Abstract:
The Born-Oppenheimer approximation is among the most fundamental ingredients of modern Theoretical Chemistry and Condensed-Matter Physics. This approximation not only makes calculations feasible, it also provides us with an intuitive picture of chemical reactions. Yet it is an approximation, and some of the most fascinating phenomena occur in the regime where the Born-Oppenheimer approximation breaks down. Prime examples are the process of vision, photovoltaic processes as well as phonon-driven superconductivity. To tackle such situations where strong non-adiabatic couplings dominate the scene, one has to face the full Hamiltonian of the complete system of electrons and nuclei. We deduce an exact factorization of the complete electron-nuclear wavefunction into a purely nuclear part and a many-electron wavefunction which parametrically depends on the nuclear configuration and which has the meaning of a conditional probability amplitude. From this we derive equations of motion for the nuclear and electronic wavefunctions which lead to a unique definition of exact potential energy surfaces as well as exact geometric phases [1]. We discuss a case where the exact Berry phase vanishes although there is a non-trivial Berry phase for the same system in Born-Oppenheimer approximation, implying that in this particular case the Born-Oppenheimer Berry phase is an artifact which has no counterpart in the true electron-nuclear wave function. [2] Furthermore, whenever there is a splitting of the exact nuclear wavepacket in the vicinity of an avoided crossing, the exact time-dependent surface shows a nearly discontinuous step [3], reminiscent of Tully surface hopping algorithms. Based on this observation we propose novel mixed-quantum-classical algorithms [4].

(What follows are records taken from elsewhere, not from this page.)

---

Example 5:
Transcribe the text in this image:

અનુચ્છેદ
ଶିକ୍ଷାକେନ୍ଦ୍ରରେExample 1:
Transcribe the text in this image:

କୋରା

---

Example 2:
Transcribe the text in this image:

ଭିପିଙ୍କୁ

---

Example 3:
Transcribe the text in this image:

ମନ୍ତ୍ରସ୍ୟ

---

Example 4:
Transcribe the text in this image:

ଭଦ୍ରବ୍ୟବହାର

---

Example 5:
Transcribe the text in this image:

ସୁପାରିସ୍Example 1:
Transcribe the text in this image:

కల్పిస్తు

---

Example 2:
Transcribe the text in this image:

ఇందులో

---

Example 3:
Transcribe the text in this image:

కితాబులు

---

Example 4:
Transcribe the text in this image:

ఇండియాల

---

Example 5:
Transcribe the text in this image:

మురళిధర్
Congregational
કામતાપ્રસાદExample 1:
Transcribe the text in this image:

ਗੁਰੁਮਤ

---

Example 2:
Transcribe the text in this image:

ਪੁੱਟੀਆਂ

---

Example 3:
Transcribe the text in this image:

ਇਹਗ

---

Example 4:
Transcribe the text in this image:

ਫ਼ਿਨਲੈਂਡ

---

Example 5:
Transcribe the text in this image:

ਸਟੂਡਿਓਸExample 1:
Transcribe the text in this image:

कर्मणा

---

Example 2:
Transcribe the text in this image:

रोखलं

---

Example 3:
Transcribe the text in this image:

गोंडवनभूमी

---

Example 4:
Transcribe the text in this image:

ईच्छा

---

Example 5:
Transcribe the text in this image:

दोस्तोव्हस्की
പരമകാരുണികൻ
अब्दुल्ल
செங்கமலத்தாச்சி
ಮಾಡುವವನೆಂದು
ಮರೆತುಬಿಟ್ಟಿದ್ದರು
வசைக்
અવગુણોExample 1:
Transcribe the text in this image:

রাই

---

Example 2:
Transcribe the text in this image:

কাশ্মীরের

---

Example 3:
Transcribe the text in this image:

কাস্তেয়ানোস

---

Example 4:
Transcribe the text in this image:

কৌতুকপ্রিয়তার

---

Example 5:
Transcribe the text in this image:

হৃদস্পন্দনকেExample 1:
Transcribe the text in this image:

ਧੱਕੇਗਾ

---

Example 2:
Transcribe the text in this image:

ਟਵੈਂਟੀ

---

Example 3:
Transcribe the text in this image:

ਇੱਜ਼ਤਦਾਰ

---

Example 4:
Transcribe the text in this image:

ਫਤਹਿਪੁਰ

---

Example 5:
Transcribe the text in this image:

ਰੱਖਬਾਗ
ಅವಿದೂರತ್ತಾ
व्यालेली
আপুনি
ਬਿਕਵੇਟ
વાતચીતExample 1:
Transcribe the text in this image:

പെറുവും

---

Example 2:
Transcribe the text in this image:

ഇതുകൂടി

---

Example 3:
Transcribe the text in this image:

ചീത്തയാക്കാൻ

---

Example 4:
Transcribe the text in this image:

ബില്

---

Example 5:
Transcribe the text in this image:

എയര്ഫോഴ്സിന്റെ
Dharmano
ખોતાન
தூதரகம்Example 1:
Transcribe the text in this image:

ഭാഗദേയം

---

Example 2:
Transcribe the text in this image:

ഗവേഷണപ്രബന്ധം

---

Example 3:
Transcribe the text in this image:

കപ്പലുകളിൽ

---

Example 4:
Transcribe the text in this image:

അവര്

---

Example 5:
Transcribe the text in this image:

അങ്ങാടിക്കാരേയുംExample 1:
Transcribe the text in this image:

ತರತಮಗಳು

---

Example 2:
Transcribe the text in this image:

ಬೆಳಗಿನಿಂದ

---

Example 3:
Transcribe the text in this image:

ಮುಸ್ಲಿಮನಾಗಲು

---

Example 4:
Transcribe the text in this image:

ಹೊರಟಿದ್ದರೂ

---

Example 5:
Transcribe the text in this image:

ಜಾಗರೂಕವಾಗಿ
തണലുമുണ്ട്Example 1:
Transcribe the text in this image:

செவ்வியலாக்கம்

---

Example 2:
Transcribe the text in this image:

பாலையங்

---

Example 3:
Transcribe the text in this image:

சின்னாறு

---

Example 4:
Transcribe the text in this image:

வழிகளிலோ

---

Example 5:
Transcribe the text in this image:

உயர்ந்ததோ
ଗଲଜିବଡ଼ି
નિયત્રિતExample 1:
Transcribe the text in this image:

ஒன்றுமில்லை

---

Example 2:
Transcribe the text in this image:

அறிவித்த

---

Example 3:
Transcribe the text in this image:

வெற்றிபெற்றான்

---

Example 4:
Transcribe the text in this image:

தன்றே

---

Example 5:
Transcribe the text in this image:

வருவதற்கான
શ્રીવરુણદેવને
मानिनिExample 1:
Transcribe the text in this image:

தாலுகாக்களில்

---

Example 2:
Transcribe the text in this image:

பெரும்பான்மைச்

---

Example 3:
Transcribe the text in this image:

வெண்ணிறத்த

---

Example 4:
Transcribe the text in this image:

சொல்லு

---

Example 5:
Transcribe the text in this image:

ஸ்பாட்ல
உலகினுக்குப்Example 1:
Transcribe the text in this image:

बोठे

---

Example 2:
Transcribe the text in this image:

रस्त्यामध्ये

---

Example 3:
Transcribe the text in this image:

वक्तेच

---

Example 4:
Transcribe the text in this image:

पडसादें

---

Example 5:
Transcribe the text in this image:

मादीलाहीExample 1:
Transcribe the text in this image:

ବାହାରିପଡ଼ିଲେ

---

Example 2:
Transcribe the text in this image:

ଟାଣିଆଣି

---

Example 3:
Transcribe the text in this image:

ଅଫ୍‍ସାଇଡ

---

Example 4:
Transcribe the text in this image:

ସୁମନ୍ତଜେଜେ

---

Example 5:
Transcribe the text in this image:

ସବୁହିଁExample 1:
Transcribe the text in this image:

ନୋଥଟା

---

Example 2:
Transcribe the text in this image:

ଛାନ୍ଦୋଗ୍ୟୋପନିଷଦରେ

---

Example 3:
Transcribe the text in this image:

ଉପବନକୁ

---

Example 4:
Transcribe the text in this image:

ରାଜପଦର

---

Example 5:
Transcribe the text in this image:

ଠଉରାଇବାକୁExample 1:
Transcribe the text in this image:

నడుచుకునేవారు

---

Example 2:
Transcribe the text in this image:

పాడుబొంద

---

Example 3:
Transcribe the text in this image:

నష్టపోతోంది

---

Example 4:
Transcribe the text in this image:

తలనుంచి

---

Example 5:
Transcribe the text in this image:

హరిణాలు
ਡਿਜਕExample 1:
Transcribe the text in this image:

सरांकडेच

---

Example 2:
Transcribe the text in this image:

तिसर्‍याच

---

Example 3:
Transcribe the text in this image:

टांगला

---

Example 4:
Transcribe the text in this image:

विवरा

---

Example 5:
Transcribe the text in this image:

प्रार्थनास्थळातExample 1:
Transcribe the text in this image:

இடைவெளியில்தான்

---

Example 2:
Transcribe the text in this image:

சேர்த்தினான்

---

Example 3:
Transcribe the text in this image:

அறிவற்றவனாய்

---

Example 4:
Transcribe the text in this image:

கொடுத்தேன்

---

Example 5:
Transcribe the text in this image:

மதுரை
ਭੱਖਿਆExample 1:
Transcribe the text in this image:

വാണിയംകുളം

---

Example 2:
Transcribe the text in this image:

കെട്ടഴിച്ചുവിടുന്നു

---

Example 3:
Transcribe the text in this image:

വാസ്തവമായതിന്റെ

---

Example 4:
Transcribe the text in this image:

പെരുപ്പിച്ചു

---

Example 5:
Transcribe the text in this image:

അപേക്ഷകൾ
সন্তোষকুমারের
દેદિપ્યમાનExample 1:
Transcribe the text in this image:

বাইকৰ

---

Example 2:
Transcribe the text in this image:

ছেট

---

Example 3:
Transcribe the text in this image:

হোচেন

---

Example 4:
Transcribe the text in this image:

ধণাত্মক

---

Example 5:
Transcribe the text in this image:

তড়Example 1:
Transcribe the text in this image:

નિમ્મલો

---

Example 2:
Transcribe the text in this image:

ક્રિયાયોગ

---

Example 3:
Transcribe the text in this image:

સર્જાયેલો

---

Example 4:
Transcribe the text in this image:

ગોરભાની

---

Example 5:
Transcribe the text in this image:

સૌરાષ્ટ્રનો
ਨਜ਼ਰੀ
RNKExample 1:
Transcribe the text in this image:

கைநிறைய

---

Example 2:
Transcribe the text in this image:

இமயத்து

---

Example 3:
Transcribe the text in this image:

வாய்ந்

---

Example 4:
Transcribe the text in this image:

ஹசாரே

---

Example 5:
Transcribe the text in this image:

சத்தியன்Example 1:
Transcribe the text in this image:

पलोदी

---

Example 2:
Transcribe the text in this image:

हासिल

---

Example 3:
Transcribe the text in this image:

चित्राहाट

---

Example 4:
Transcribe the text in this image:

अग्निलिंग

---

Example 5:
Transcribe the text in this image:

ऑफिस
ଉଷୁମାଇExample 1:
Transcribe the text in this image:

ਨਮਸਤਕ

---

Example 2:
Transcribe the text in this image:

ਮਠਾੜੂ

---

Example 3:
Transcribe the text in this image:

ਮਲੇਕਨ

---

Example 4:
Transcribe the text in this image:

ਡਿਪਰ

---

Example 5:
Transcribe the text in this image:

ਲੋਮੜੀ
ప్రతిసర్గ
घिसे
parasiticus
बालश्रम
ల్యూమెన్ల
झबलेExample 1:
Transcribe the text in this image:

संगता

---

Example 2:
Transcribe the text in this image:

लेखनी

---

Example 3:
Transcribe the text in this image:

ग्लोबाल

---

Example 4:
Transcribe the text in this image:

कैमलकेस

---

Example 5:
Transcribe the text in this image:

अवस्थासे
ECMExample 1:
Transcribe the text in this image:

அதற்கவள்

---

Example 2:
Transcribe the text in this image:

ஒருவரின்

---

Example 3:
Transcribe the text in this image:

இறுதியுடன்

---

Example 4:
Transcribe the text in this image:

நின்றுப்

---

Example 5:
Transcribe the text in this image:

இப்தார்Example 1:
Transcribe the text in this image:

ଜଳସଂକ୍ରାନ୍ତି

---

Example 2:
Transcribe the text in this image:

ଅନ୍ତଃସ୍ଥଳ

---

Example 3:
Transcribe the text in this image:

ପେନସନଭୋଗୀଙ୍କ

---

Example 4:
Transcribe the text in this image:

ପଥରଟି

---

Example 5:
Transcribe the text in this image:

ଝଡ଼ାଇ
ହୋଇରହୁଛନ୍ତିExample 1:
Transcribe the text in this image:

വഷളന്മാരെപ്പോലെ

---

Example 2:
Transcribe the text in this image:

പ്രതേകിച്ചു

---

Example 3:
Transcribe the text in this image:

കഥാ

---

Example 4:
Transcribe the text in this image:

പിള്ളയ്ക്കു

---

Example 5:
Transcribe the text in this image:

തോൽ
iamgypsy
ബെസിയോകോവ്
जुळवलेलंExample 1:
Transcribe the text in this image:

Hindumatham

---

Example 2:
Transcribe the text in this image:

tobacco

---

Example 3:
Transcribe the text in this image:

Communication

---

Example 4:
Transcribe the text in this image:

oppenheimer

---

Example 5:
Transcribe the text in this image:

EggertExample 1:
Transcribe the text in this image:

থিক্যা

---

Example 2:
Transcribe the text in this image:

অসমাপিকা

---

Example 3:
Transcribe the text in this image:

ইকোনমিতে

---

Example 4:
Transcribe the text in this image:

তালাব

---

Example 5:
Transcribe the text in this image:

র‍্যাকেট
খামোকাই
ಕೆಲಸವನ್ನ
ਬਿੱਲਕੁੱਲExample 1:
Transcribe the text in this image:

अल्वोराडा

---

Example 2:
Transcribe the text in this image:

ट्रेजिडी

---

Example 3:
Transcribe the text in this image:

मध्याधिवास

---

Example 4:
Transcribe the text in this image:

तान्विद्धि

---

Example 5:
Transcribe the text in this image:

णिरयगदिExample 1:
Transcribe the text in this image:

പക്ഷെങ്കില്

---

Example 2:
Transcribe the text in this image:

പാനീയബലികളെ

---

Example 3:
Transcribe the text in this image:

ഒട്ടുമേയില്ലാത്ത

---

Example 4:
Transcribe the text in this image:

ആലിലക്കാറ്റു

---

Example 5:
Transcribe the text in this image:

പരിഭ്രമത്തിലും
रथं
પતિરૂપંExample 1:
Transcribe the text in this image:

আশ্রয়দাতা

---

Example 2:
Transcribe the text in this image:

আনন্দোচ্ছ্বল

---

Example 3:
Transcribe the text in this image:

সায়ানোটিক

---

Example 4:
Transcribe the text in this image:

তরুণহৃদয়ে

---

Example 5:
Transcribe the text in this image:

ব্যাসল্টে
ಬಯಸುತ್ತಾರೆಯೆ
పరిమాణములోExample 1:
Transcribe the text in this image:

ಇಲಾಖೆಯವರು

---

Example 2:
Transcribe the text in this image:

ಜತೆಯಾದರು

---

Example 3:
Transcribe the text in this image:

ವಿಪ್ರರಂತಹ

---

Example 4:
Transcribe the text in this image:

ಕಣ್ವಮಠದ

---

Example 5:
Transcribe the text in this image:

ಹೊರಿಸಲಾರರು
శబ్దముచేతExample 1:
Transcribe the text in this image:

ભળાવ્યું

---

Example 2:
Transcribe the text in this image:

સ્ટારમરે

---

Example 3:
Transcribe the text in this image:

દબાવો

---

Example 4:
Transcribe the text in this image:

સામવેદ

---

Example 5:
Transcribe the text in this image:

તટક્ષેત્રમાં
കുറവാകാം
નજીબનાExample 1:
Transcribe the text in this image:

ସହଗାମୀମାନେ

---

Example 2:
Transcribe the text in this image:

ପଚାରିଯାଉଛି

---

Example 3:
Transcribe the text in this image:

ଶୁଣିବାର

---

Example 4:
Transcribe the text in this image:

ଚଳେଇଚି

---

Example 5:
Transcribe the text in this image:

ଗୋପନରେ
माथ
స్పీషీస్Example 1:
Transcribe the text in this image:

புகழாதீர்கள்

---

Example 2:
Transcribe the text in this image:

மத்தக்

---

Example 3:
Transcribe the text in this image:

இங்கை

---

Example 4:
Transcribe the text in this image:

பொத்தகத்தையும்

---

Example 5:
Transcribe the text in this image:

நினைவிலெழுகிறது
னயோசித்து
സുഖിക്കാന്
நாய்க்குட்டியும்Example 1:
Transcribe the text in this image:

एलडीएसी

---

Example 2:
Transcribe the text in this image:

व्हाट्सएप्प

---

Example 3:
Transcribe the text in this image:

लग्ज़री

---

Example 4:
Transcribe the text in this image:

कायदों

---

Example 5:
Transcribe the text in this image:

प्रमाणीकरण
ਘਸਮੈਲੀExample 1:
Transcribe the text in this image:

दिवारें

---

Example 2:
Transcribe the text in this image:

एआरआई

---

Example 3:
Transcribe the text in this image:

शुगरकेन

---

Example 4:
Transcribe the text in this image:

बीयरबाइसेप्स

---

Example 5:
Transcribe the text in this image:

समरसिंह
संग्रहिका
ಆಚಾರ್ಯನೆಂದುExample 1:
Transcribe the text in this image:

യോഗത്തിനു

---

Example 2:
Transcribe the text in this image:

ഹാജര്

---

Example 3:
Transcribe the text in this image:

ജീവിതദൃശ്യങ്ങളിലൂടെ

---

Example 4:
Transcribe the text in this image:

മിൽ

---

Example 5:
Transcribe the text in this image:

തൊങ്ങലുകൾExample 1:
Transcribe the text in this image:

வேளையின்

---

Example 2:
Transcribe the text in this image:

[1] A. Abedi, N.T. Maitra, E.K.U. Gross, Phys. Rev. Lett. 105, 123002 (2010).
[2] S.K. Min, A. Abedi, K.S. Kim, E.K.U. Gross, Phys. Rev. Lett. 113, 263004 (2014).
[3] A. Abedi, F. Agostini,Y. Suzuki, E.K.U. Gross, Phys. Rev. Lett. 110, 263001 (2013).
[4] S.K. Min, F. Agostini, E.K.U. Gross, Phys. Rev. Lett. 115, 073001 (2015).
Brief Bio:
Eberhard Gross completed his doctorate in physics at J. W. Goethe University Frankfurt in 1980. After postdoctoral fellowships at J. W. Goethe University and UC Santa Barbara, he joined the University of Würzburg as a Fiebiger Professor in 1990. He became an elected Max Planck Fellow and Professor of Theoretical Physics at the Free University Berlin in 2001. Since 2009, he has been a Director at the Max Planck Institute of Microstructure Physics in Halle. The research interests of Eberhard Gross span superconductivity, magnetism, quantum transport as well as how these phenomena evolve in real time under the influence of external fields. He layed the foundation of time-dependent density functional theory with a statement now known as Runge-Gross theorem. This theorem demonstrates that the intricate dynamics of an interacting many-electron system can be described and understood by knowledge of the time-dependent density alone. In recent years his research interests included the coupled motion of electrons and nuclei beyond the Born-Oppenheimer approximation. He has published over 240 articles and book chapters which have been cited more than 23000 times.